Register a run on the Prime Intellect platform (Prime Lab) and stream training metrics, samples, and distributions to the platform dashboard. Bare flag uses defaults:
uv run rl @ rl.toml --orchestrator.prime-monitor
Or set it in TOML:
[orchestrator.prime_monitor]
run_name = "my-experiment"
Requires PRIME_API_KEY (set via prime login or env var) and an allowlisted team. Currently internal-only.

Rules of Thumb

  • Start small. Run examples/reverse_text/rl.toml end-to-end on 2 GPUs before scaling.
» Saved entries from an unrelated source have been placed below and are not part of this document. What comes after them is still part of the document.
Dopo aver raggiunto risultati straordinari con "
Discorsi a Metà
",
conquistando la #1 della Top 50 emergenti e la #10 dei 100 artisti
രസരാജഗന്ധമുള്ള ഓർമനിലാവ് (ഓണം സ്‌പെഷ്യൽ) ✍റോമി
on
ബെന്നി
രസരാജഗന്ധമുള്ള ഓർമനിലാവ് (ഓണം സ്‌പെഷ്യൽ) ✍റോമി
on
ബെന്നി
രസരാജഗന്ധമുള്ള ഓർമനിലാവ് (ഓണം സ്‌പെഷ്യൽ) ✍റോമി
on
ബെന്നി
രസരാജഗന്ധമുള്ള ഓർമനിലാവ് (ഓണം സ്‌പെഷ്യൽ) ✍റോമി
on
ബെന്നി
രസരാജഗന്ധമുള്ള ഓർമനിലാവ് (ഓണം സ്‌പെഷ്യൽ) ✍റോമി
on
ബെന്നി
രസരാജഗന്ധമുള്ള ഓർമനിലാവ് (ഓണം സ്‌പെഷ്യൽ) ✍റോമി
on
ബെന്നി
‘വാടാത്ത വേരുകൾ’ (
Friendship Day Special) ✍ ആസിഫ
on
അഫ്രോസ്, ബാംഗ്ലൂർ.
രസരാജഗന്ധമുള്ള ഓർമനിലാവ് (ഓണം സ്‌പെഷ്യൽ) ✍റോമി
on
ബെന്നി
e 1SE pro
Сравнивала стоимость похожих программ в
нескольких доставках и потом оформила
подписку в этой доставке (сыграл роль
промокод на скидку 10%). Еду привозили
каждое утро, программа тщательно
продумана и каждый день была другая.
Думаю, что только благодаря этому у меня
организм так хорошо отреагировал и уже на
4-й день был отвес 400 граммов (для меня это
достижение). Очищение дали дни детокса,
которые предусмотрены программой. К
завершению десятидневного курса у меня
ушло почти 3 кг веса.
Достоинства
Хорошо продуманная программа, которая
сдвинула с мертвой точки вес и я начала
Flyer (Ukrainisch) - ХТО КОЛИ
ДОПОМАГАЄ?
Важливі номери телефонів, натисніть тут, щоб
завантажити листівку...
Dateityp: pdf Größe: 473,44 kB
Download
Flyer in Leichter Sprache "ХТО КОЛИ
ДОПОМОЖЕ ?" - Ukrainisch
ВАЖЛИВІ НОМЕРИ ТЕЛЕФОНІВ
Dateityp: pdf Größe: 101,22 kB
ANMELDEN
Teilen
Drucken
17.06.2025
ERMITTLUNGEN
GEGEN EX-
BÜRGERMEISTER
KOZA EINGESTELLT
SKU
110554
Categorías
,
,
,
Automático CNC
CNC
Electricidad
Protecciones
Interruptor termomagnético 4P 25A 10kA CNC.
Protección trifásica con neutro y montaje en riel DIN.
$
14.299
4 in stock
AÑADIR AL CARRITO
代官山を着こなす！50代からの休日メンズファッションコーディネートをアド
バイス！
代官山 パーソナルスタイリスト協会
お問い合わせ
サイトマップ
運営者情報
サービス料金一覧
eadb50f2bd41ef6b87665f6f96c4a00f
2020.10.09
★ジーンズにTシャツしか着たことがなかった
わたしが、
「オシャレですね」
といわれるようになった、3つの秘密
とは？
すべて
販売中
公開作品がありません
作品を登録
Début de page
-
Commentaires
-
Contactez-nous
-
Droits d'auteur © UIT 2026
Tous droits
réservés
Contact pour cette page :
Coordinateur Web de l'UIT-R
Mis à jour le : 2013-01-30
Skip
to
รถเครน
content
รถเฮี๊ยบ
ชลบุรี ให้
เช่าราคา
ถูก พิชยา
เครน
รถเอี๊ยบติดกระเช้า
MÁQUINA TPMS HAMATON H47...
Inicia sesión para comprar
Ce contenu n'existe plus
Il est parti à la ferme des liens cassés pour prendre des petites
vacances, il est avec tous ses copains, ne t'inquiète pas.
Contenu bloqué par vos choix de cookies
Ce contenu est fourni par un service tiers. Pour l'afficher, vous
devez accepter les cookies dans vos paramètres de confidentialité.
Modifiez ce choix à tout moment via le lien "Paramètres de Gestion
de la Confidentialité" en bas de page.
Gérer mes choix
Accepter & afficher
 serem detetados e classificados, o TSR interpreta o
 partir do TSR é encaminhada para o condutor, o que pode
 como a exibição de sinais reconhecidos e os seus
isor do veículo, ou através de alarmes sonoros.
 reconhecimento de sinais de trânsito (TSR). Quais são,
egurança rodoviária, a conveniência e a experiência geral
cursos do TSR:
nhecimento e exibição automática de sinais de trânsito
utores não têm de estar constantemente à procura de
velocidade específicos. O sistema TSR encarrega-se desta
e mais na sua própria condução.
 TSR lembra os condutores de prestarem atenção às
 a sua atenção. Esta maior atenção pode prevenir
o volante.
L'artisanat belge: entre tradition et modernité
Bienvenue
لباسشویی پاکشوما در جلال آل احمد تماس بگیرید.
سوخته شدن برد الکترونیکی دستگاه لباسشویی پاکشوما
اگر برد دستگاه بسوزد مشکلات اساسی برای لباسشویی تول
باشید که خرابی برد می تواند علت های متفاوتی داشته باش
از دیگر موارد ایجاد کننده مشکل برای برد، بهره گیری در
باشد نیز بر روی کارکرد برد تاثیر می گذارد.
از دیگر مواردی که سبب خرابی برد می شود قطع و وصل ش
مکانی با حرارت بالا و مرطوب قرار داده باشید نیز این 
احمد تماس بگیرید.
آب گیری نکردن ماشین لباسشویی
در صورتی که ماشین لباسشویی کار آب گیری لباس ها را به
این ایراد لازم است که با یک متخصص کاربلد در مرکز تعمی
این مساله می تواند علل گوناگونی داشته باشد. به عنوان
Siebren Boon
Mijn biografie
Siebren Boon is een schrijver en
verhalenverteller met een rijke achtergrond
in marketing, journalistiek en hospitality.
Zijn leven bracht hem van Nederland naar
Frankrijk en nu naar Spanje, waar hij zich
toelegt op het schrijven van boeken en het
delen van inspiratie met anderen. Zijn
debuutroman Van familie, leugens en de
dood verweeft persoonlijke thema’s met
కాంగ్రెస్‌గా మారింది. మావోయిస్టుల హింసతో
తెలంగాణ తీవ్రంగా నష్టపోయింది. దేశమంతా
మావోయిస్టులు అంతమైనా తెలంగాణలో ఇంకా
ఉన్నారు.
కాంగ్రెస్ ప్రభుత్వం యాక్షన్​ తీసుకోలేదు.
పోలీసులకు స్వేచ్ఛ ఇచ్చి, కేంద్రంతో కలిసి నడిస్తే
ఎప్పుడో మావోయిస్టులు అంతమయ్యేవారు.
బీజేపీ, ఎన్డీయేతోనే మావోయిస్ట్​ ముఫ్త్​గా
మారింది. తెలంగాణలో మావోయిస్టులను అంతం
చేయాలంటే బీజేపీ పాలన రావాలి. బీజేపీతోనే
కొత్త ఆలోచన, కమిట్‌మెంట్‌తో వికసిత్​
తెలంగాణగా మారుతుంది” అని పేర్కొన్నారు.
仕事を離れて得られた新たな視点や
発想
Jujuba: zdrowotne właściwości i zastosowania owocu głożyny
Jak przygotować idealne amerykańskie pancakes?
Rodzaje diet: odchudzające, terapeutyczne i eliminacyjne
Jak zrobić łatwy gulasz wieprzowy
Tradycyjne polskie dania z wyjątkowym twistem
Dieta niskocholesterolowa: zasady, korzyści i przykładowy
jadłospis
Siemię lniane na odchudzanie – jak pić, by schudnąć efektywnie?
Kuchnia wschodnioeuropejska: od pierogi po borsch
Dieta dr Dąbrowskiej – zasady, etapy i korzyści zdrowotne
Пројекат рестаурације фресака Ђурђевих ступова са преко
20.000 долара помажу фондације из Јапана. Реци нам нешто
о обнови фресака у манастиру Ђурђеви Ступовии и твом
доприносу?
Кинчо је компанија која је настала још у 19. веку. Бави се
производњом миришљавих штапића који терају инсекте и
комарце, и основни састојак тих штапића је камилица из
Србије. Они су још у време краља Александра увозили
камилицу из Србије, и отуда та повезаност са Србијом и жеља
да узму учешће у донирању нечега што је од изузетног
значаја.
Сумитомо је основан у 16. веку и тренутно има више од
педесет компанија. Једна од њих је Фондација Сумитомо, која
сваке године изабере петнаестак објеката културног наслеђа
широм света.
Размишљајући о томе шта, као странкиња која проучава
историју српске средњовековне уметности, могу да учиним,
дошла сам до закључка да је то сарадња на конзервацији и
If the smoke run finishes cleanly, your install is good.
  • Batch size ≥ 64. Smaller batches give noisy gradient estimates and the trainer’s overhead-per-step dominates throughput. 64 is the practical floor; 128–512 is the range for quick ablations; production RL often runs at 1024+.
  • Group size ≥ 8. Bigger groups (orchestrator.group_size) make it more likely that a task produces a mix of high- and low-reward rollouts, which is what gives the trainer a usable signal — if all rollouts in a group succeed or all fail, the within-group advantage collapses to zero and the trainer learns nothing from that task. Bigger groups also tighten advantage normalization. 8 is the floor; 16–32 is common.
  • Pin output_dir per run. Sharing a directory across runs will mix rollouts and break resumes. --output-dir outputs/<unique-name> is the simplest discipline.
  • Use --dry-run before SLURM. Validators (e.g. CP needs flash-attention) fail fast in dry-run and slow in queue.